Council members who met Friday to discuss current challenges and future needs say the city continues to face issues relating to storm water flooding, increasing cost of electricity, revitalizing downtown, economic development, railroad crossing noise, diversity, transportation, privatizing government services, declining revenue and the level of city services.
But filling the administrator's post with the best qualified person is necessary before those issues can be addressed.
"We have to resolve that issue first before we can actually get into the others because we know there's going to be a change of the guard,'' said Mayor Frank Yanish following the seven-hour work session at the Minn-West Technology Campus.
Council members will host their first round of interviews with six prospective administrator candidates on May 10 and 11, and plan to select two for a second interview on May 24. A representative of the search firm has said background checks will be part of the final interview process.
All eight council members, plus department heads, met with David Unmacht, director of organizational management and human resources group at Springsted Inc. of St. Paul. They discussed immediate and long-term goals and priorities, strategies and ideas on how to move forward with results from the work session.
The council has these goal-setting work sessions every two years after a general election.
Yanish, who attended his first planning session as mayor, said unity has been an issue on the council. Council members and staff spent some time discussing the unity issue. The council has had some split votes on controversial issues.
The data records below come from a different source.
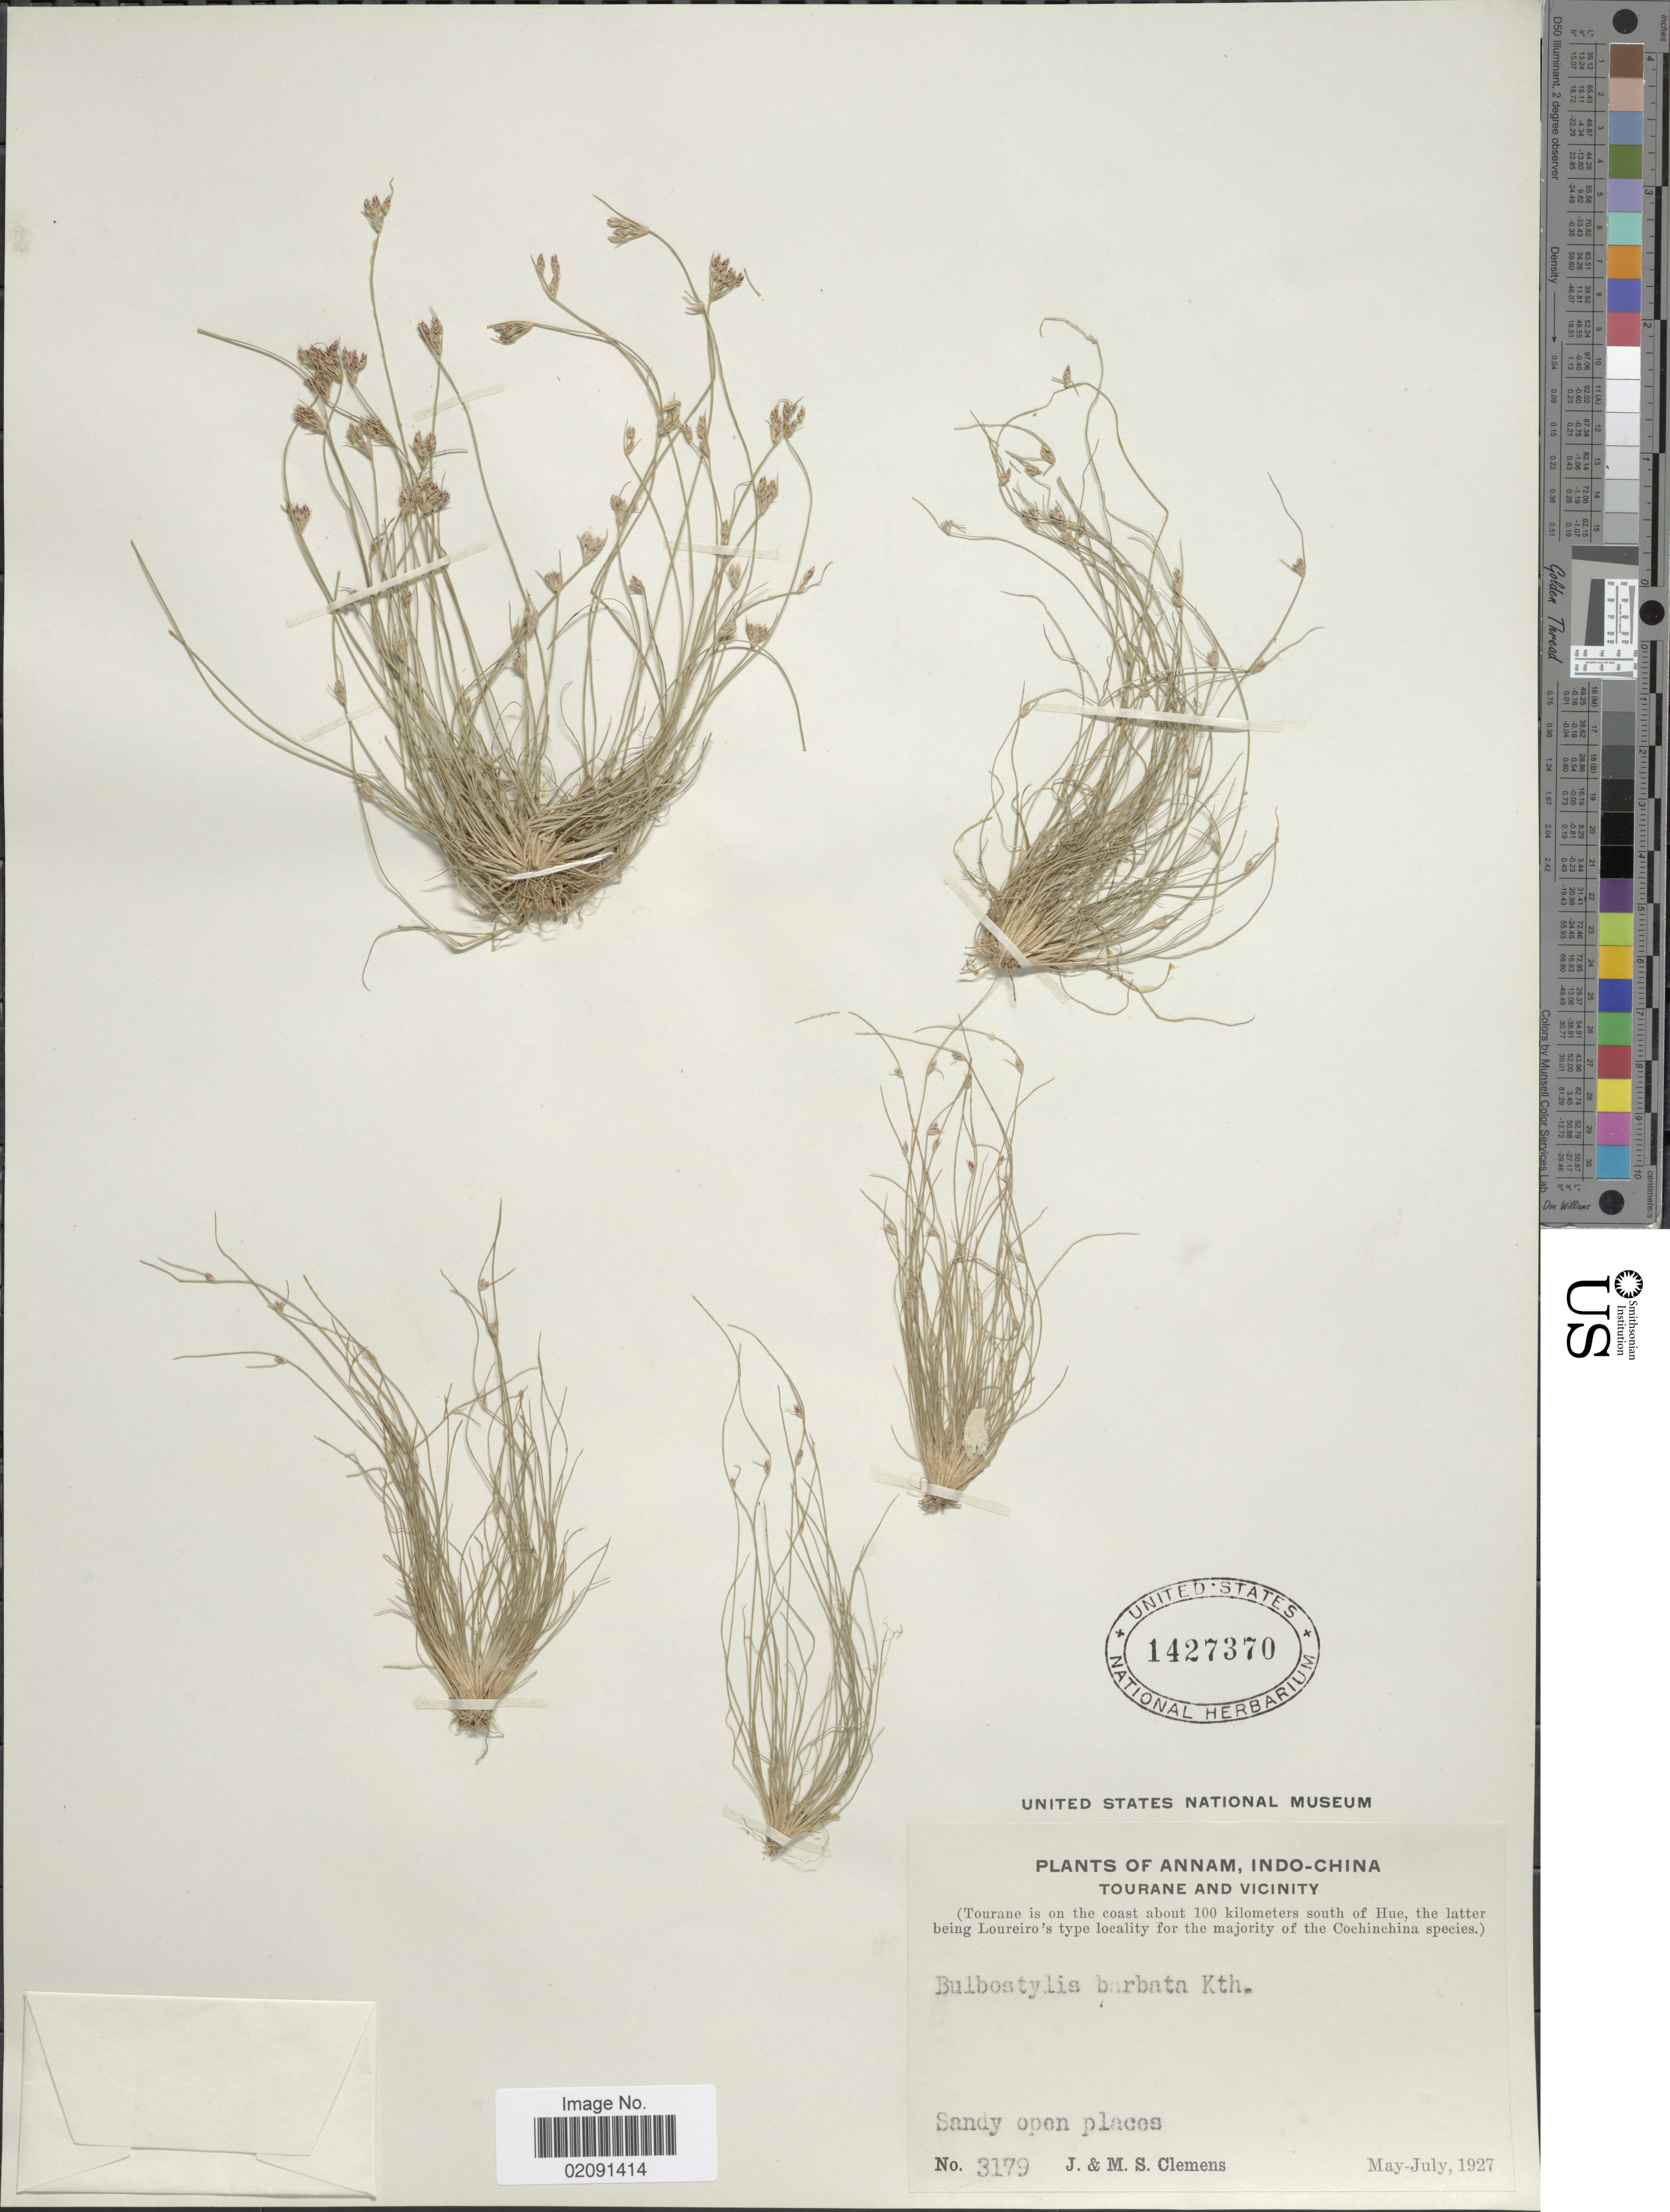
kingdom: Plantae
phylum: Tracheophyta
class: Liliopsida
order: Poales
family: Cyperaceae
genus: Bulbostylis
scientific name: Bulbostylis barbata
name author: (Rottb.) C.B. Clarke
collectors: J. Clemens & M. S. Clemens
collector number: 3179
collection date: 1927-05/1927-07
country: Vietnam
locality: Annam, Indo-China, Tourane and vicinity (Tourane is on the coast about 100 kilometers south of Hue), sandy open places.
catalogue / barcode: US 1427370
"Yes, it has been an issue,'' Yanish said. "I'm a firm believer in disagreeing. That's a good thing, but we have to civilly disagree in order to get things done.''
Unmacht, who has more than 26 years of local government management experience, said his purpose was to help the council and staff talk and work through various issues and stimulate discussion related to those issues, to probe some of the details and help develop a work plan.
Unmacht said he thought the council and staff did a nice job of putting issues on the table. Unmacht said members realize they have many ongoing day-to-day challenges.
He said the most successful cities are organized and prioritized because money is tight, people are strapped and resources are constrained.
"So you can't be all things to all people anymore. What city councils are doing is saying we know we have to deliver these basic services and they're all doing that. But we also know that we have to invest in certain other things and that's really what today was about: what are those things,'' Unmacht said.